Cynical me says that Samsung is seeing above average warranty claims on these foldable phones. Thus they need to get them down so some manager somewhere decides that they will enforce the policies more strictly with small scratches and dents outright disqualifying claims. Lo and behold this reduces the warranty claims paid out but in the grand scheme of things completely demolishes any customer loyalty.

I wonder if author reached out via twitter or some other social media channel to have Samsung comment.

Also I have to think what Apple or Google would do. I'm pretty sure Apple would just straight up repair the phone with very few questions (that has been my experience). Google you'd have to go through a longer warranty process but my guess is they'd be more lenient and eventually you'd get a new or repaired phone.

Samsung is losing hard here.




As companies get larger, they tend to make choices that benefit individuals within the company, at the expense of the company at large.

Somebody was told to invent a new type of phone, something that will "wow" people. That's the flip phone.

Somebody was told that the warranty claims were coming in too fast, and need to be reduced.

Same reason people at Google keep launching new products. It doesn't make Google look good, it doesn't achieve Google's goals, it makes L5s promotable to L6s.


Or, Pournelle's iron law of bureaucracy.

The goal becomes less about doing things that benefit customers, and more about doing things that benefit the organization.


>I'm pretty sure Apple would just straight up repair the phone with very few questions

You were lucky, the reality is that sometimes Apple pretens an issue does not exist and only after a big action lawsuit is started they suddenly they become generous and offer to fix the problem.
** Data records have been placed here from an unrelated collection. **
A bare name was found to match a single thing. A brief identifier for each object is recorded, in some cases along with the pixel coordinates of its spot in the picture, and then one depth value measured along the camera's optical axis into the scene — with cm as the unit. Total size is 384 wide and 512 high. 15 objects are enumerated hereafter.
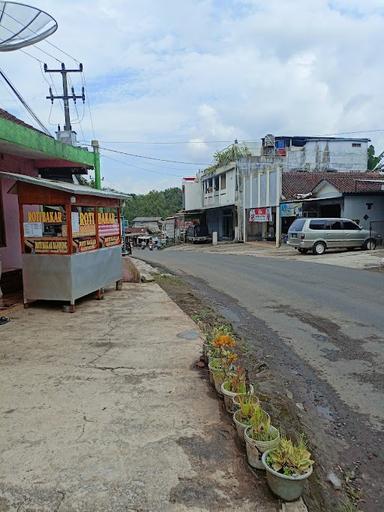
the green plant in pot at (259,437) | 282
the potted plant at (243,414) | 315
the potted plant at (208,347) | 469
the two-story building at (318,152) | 3881
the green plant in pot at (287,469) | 250
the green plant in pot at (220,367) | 397
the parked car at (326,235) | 2198
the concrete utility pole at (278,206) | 2786
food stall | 747
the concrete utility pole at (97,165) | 1134
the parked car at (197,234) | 4172
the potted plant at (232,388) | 358
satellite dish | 770
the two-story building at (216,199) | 3528
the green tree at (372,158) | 4324
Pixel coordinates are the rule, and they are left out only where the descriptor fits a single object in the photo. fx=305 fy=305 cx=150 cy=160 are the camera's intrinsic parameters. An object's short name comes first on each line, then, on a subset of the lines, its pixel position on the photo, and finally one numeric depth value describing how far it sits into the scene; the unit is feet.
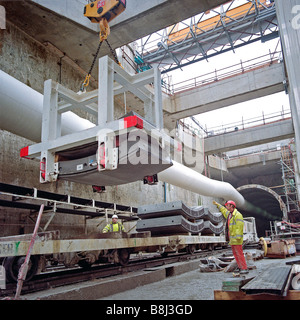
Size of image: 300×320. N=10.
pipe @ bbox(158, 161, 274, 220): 33.12
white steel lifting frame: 13.76
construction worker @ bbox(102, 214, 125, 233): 25.44
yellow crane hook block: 21.75
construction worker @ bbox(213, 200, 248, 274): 16.78
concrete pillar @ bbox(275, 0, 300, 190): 16.61
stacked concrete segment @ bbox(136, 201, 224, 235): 22.98
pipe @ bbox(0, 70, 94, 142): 17.46
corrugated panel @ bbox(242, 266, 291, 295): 8.17
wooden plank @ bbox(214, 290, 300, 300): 8.51
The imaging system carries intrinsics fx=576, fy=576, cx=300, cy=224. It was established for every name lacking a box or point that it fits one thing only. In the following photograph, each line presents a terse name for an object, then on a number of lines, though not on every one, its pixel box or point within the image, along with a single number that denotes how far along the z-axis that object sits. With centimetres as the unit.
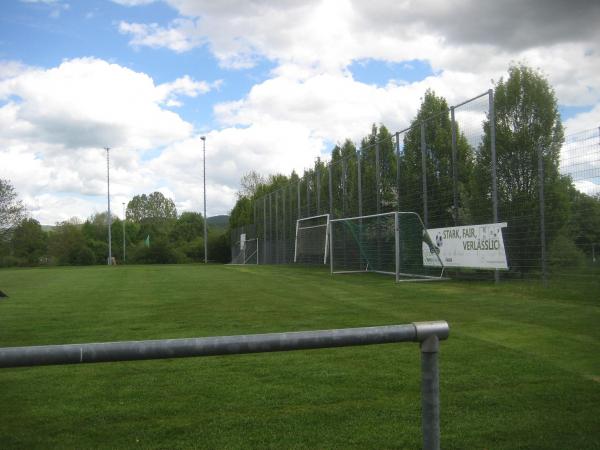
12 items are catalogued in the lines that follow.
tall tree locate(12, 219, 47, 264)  5738
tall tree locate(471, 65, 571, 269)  1214
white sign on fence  1305
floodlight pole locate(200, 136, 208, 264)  5382
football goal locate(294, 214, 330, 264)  2609
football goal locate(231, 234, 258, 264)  4481
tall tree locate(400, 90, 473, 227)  1641
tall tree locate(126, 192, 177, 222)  12325
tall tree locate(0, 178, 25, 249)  5434
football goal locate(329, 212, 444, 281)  1644
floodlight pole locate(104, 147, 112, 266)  5478
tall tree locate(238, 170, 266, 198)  7431
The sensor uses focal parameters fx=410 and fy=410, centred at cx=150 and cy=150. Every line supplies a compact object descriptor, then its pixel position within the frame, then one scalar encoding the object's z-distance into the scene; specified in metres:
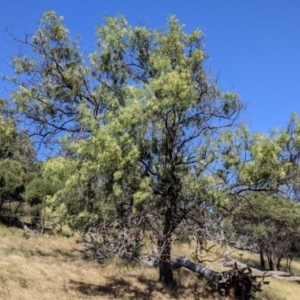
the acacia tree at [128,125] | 10.76
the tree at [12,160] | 12.97
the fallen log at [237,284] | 13.20
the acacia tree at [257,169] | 11.51
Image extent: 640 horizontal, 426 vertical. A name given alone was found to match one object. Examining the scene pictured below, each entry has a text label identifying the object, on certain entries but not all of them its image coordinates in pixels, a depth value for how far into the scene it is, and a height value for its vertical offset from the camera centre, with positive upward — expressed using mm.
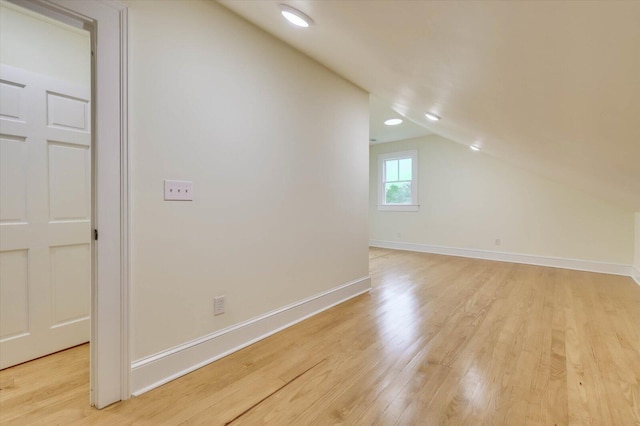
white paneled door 1709 -57
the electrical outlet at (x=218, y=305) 1771 -626
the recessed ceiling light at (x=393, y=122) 4355 +1393
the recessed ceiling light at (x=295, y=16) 1576 +1126
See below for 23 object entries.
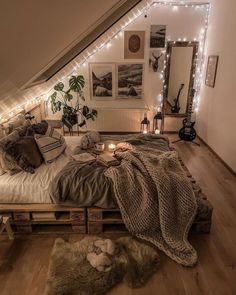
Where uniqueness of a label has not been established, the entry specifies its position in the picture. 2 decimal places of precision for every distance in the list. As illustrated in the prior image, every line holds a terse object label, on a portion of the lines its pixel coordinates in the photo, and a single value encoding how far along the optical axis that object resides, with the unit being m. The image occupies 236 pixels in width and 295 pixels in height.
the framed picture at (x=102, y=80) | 4.67
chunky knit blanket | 2.01
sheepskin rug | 1.68
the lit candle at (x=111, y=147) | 2.84
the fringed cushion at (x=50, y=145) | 2.46
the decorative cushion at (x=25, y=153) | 2.22
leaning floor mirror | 4.54
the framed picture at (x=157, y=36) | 4.41
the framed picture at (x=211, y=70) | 3.92
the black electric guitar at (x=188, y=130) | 4.52
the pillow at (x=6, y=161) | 2.19
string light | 4.09
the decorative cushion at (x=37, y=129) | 2.60
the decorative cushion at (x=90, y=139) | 2.95
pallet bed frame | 2.11
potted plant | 4.40
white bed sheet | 2.11
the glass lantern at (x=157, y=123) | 4.66
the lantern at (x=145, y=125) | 4.59
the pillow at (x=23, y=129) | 2.53
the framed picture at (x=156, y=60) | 4.56
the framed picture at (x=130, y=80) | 4.68
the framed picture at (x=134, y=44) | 4.46
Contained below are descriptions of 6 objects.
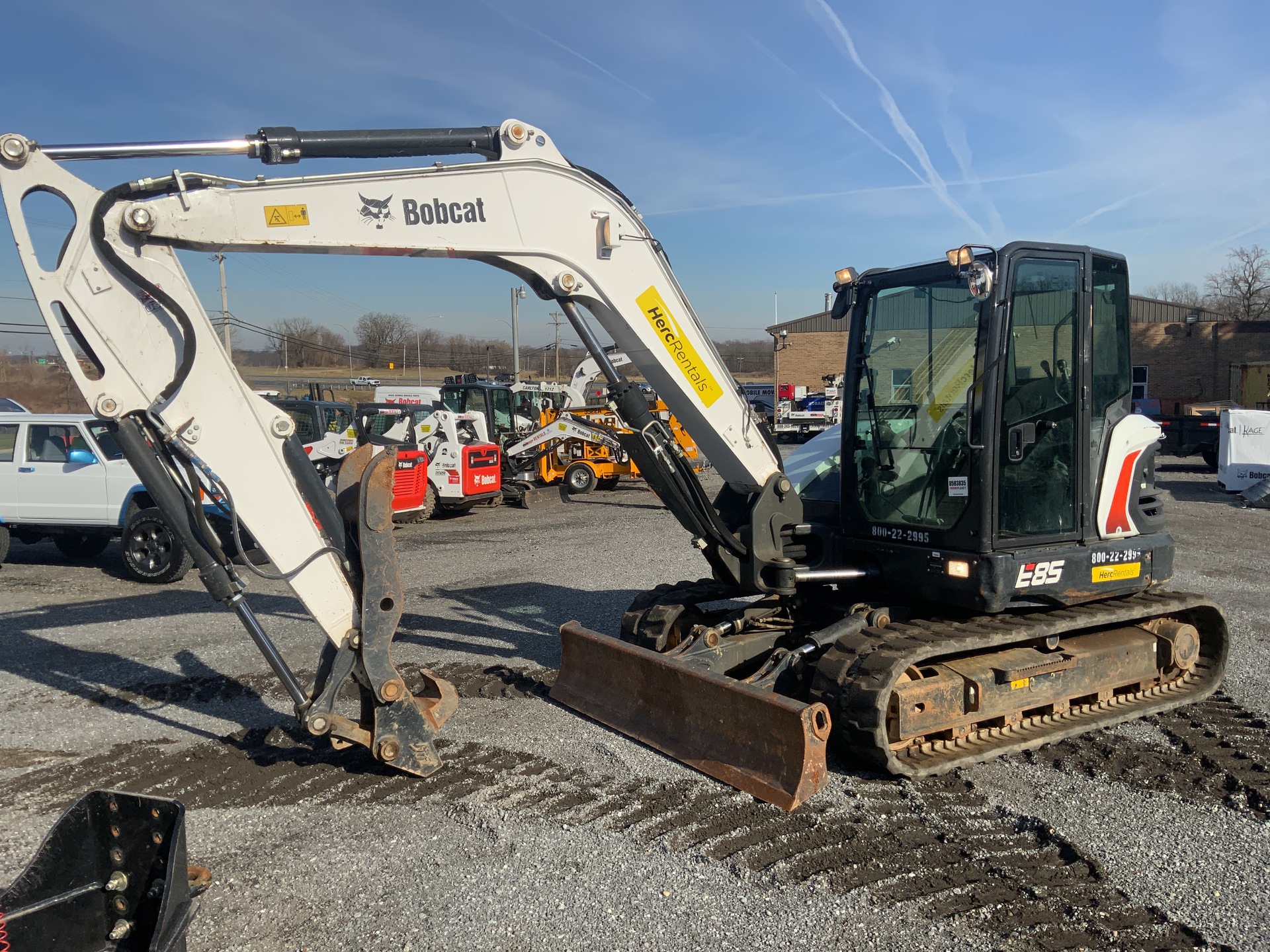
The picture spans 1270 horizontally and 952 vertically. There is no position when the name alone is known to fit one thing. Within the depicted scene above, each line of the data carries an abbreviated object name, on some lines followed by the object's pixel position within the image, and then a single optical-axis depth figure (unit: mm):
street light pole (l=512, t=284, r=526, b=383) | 46469
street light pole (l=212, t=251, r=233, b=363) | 37812
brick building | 39219
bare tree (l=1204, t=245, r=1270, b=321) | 53438
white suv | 10648
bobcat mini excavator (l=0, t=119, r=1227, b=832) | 4461
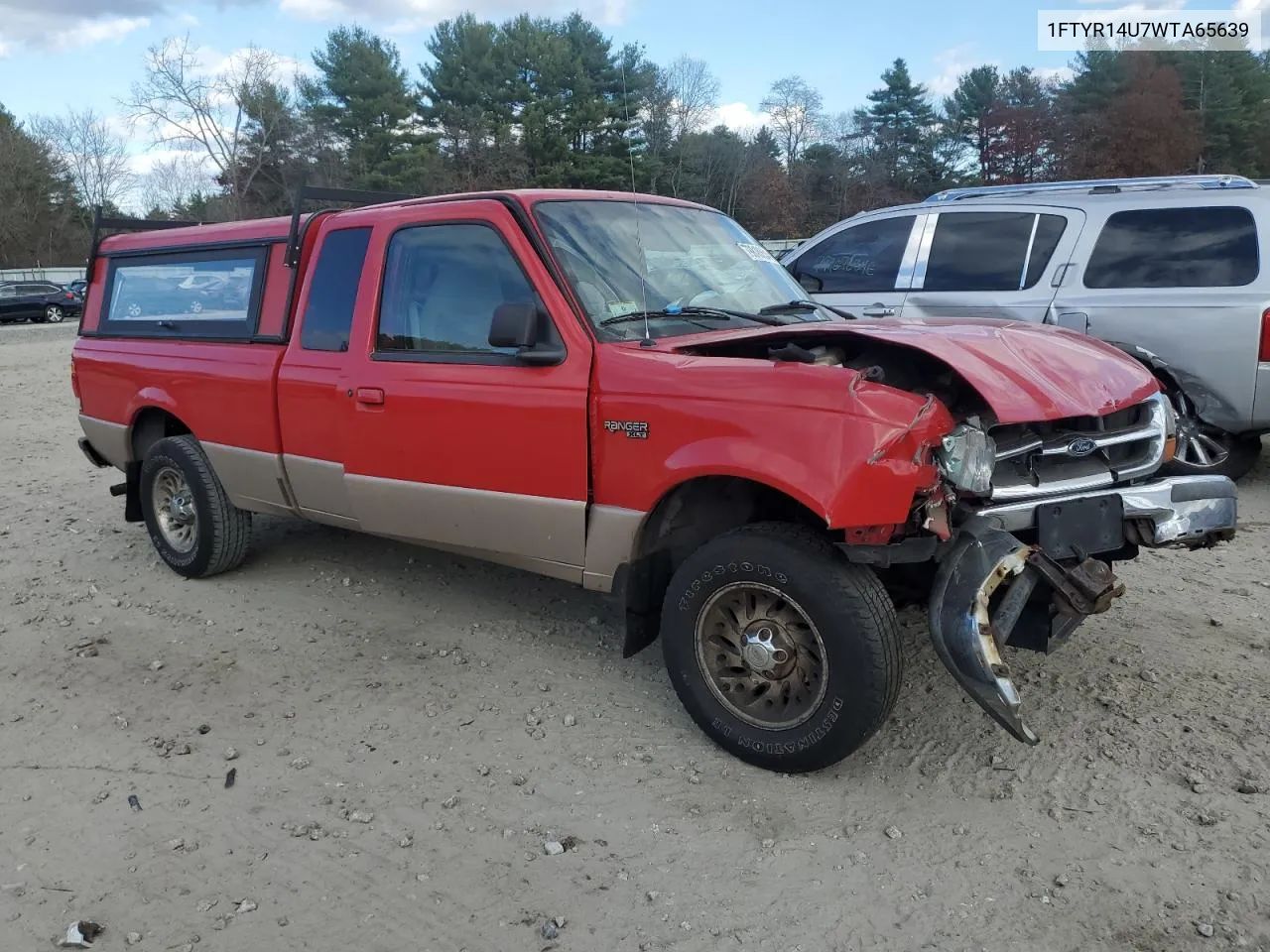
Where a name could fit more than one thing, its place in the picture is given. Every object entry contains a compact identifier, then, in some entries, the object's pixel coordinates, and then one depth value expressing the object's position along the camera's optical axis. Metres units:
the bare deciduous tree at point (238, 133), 48.53
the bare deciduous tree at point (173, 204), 61.76
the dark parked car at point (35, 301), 33.47
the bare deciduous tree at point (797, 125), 53.31
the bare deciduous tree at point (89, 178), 62.31
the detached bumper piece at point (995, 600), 2.99
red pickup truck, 3.16
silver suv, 6.35
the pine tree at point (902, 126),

So the first people that had a bad experience before the lawsuits are in much smaller number and their experience is crushed by the rest that praise Apple for the generosity of fixing their mistakes after they are forced by external stuff.


You can't quantify customer loyalty like you can quantify warranty claims so you can burn the former to improve the latter, maybe even get a promotion for doing so, then move on and let someone else deal with the long term consequences.

It's sad but I've accepted that this is how most companies are today.

One way to avoid getting burned is to only buy what you actually need when you actually need it.